| WORK INSTRUCTIONS |
Tally the lines of the listing below that contain the string "name", treating uppercase and lowercase letters as distinct. Report only the resulting number.
## start TASK INPUT
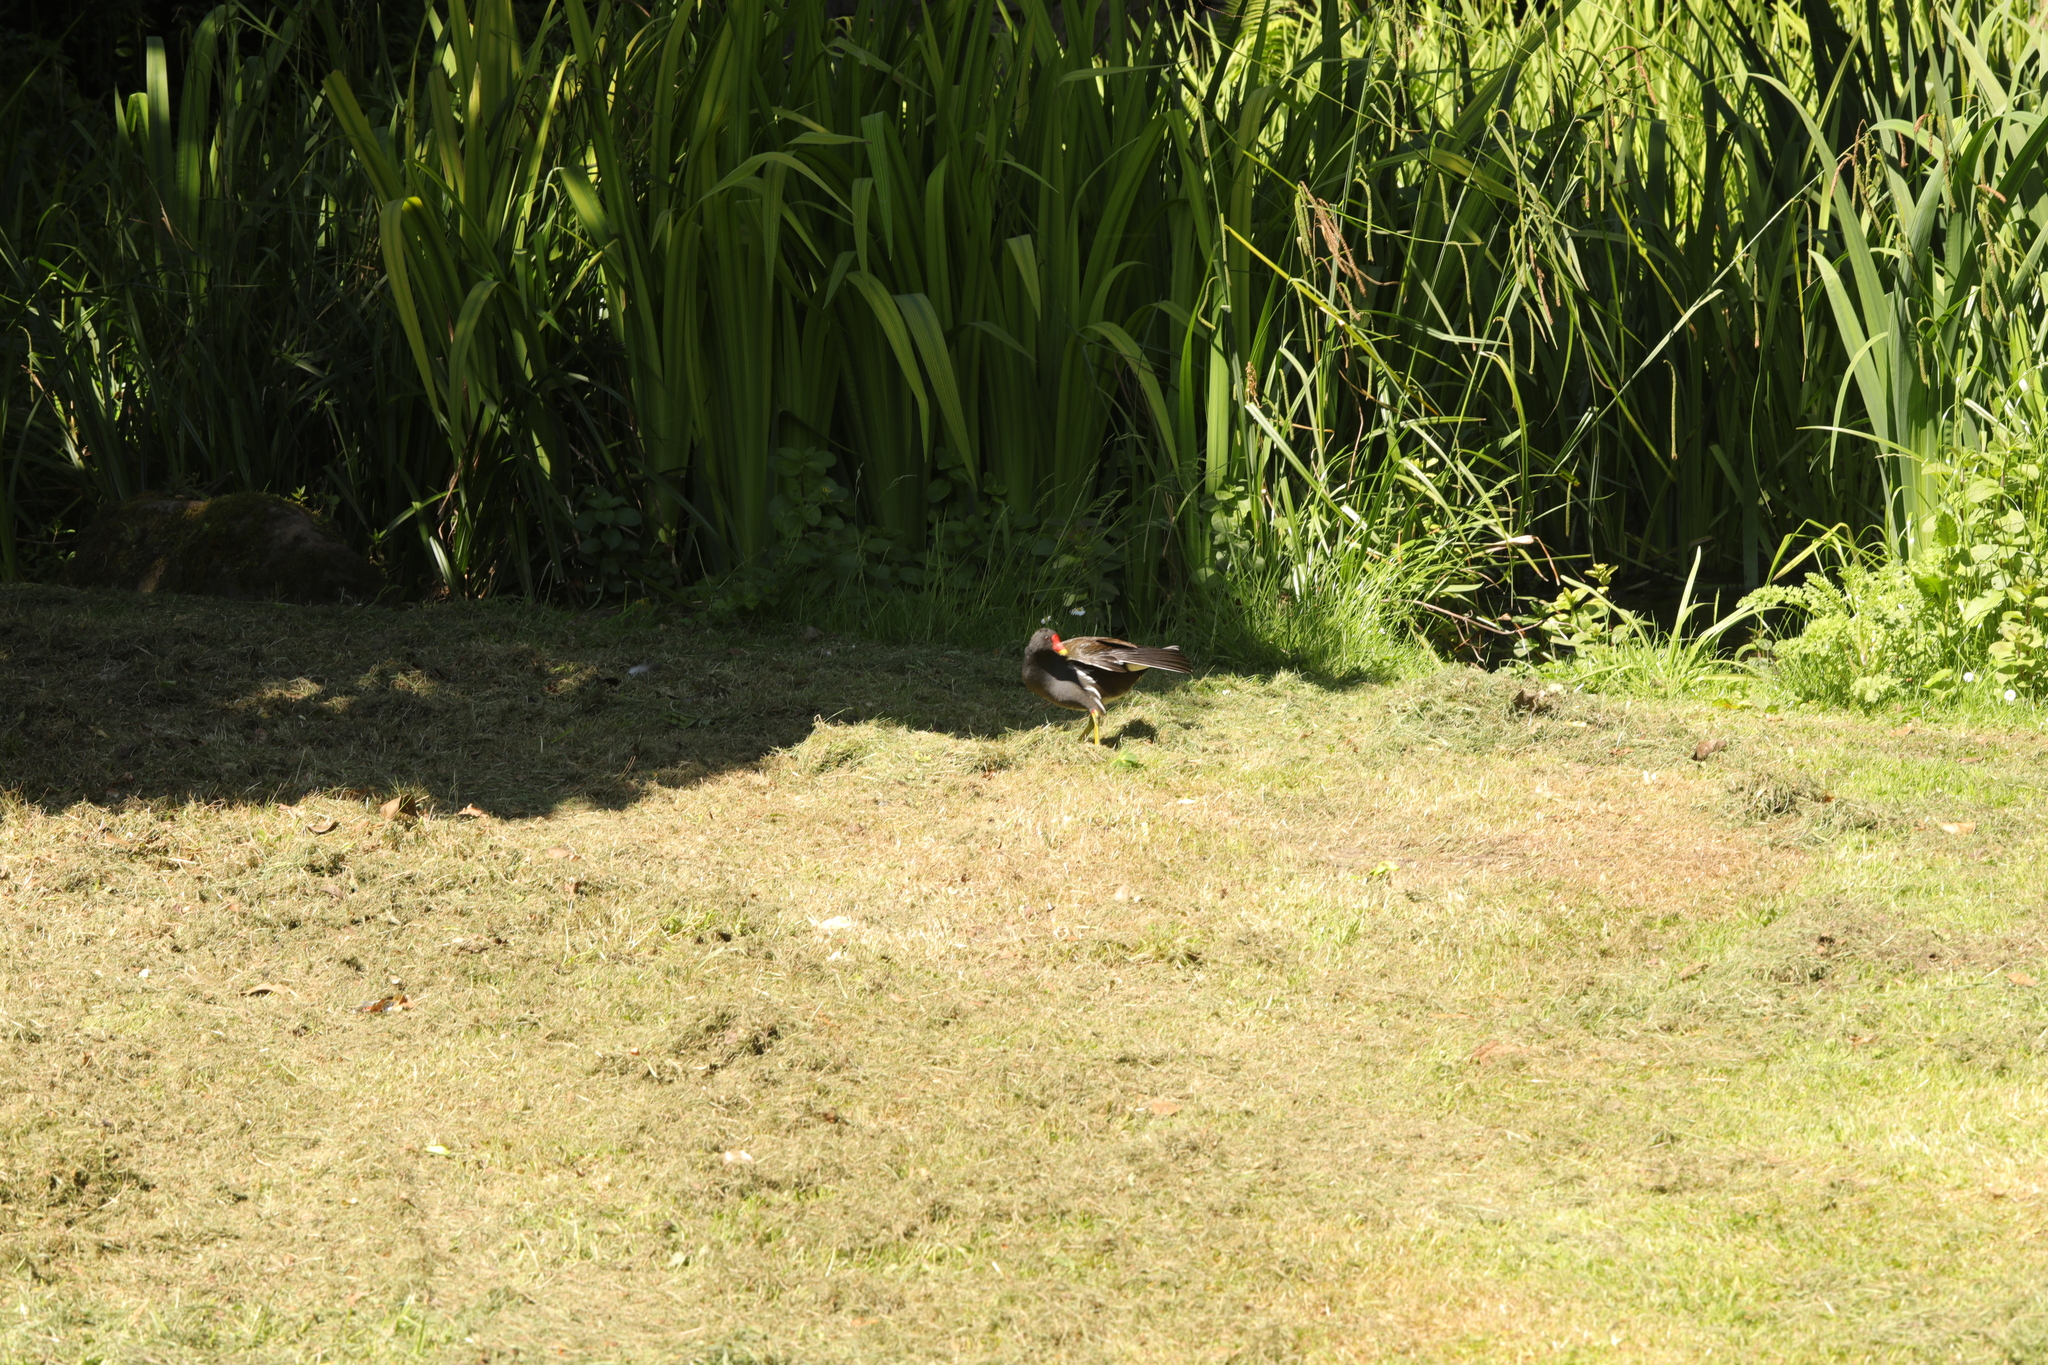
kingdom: Animalia
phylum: Chordata
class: Aves
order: Gruiformes
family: Rallidae
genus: Gallinula
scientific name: Gallinula chloropus
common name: Common moorhen
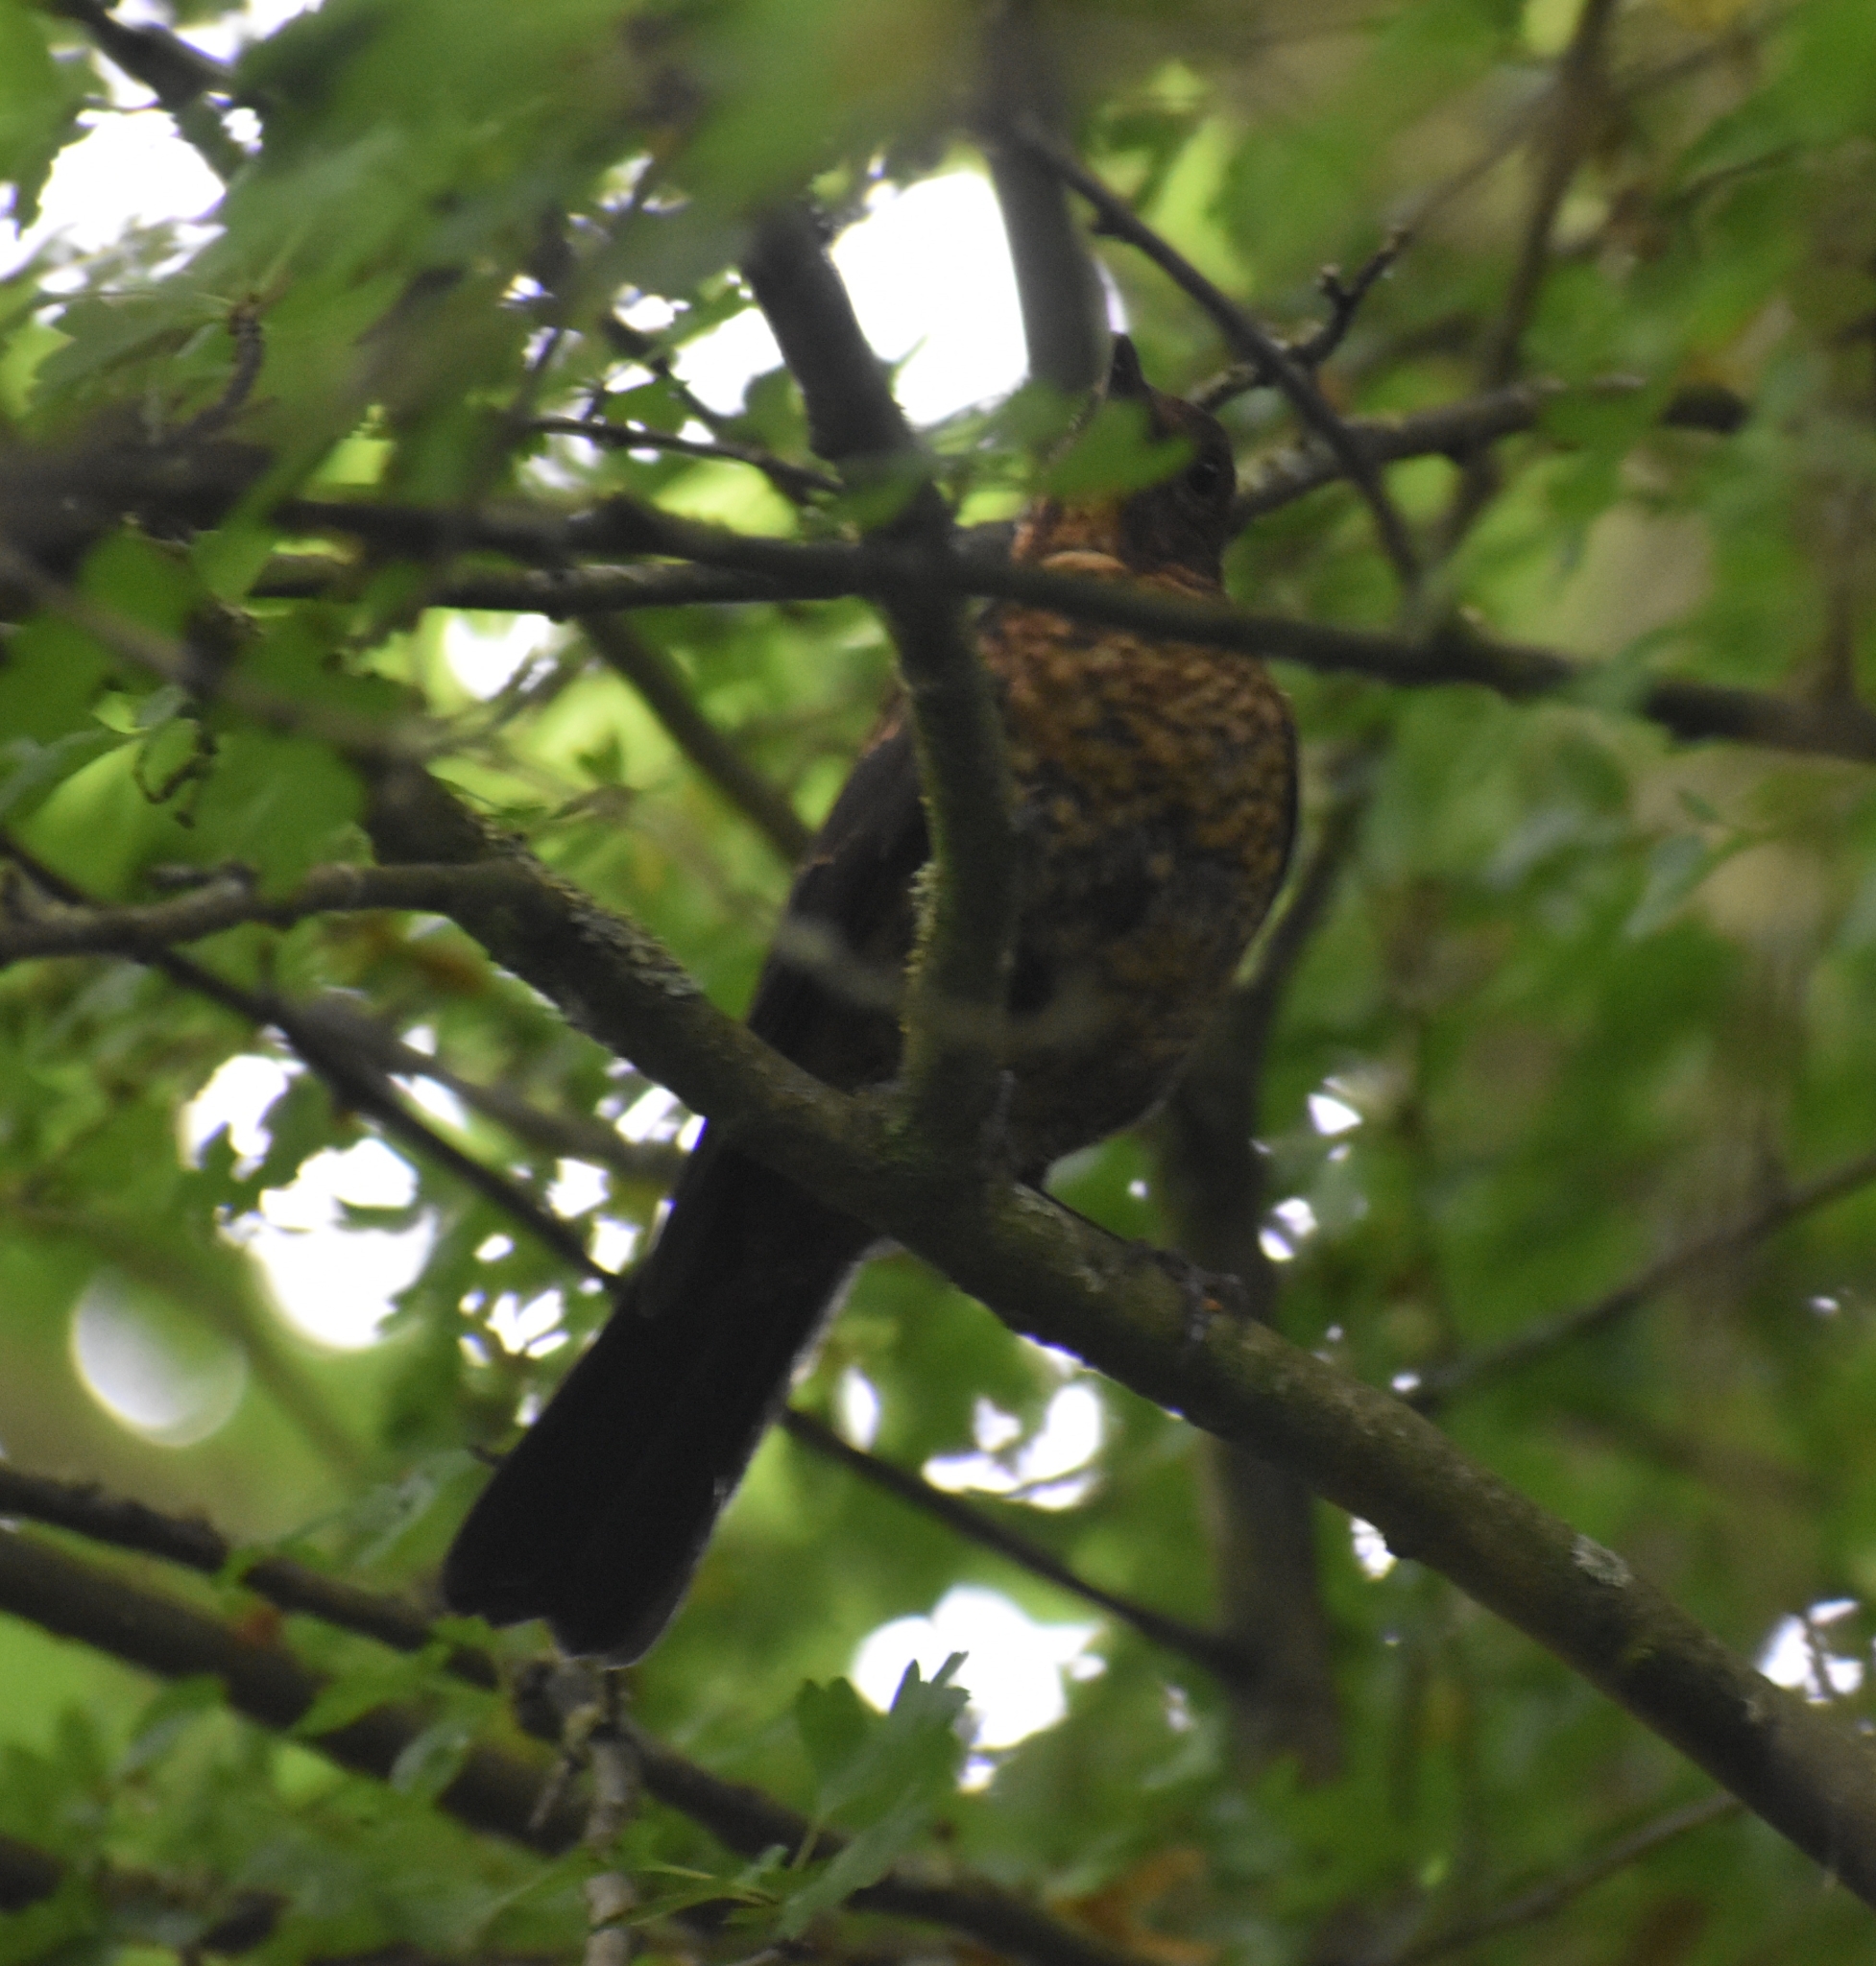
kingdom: Animalia
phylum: Chordata
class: Aves
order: Passeriformes
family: Turdidae
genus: Turdus
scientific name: Turdus merula
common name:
## end TASK INPUT
| PROBLEM SOLUTION |
4